Work to complete =
Check each line of the entries for the string "DeleteTenant". Report only how many lines have it.

Source material =
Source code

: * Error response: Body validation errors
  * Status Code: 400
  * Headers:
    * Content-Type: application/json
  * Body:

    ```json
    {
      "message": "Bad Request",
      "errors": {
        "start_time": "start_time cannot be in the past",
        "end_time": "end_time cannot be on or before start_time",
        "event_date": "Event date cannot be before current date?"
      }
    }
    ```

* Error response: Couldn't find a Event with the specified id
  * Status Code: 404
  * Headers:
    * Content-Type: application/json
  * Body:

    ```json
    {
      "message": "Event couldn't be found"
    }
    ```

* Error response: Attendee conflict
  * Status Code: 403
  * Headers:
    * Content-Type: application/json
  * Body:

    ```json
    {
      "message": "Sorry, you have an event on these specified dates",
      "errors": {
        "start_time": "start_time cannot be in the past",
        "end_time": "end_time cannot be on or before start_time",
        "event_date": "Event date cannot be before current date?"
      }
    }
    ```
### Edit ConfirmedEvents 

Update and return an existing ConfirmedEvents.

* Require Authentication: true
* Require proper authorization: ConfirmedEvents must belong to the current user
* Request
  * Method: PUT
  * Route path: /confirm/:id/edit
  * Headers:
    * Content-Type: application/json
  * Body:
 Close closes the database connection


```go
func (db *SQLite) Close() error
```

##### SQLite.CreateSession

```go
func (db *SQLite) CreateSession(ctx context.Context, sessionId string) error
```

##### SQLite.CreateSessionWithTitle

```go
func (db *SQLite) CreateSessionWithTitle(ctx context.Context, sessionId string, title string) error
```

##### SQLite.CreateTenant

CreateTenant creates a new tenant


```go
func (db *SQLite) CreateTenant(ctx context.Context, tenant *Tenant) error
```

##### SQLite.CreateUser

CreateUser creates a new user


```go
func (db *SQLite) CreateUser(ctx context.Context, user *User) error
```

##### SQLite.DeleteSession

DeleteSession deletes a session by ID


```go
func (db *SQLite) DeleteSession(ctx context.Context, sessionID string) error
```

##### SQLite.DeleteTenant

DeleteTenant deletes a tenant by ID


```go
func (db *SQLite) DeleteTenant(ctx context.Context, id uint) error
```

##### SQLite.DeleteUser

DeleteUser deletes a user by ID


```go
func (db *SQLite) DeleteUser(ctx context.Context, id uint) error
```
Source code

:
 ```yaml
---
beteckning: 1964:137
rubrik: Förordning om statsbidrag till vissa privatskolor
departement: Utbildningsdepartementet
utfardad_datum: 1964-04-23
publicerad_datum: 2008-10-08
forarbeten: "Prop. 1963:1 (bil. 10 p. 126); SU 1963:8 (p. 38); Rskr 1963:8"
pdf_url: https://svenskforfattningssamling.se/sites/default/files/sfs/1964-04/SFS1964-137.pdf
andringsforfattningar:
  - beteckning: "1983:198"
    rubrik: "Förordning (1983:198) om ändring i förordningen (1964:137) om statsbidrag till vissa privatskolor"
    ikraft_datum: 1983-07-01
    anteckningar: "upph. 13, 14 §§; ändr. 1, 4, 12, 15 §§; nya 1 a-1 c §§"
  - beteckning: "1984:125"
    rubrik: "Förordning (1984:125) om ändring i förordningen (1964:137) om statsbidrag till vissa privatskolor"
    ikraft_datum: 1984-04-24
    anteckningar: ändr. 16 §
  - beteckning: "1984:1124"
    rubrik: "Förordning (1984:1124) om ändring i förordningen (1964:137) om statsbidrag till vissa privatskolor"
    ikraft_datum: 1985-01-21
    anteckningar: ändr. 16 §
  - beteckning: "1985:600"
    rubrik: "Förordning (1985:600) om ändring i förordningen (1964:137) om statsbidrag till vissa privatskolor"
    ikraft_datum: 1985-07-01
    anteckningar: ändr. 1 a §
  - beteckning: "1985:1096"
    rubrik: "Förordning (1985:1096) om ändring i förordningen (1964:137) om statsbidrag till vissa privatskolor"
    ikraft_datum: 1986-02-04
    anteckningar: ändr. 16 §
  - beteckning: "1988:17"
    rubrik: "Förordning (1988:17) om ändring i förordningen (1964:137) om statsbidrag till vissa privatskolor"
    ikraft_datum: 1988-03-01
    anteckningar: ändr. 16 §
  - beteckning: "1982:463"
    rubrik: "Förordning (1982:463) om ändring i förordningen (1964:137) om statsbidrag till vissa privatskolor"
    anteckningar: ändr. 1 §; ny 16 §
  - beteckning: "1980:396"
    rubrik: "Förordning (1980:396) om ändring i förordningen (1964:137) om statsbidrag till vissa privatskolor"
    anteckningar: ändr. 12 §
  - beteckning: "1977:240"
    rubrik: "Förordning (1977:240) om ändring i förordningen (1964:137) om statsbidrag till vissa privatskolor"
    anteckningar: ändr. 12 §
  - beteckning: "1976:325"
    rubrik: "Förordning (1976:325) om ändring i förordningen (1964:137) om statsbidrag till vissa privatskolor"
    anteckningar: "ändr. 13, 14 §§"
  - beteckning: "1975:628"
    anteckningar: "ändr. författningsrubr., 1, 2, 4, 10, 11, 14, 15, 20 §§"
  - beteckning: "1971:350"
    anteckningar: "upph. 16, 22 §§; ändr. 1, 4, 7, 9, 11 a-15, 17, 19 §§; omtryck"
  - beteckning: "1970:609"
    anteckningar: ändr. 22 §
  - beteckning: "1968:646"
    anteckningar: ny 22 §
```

Your solution =
3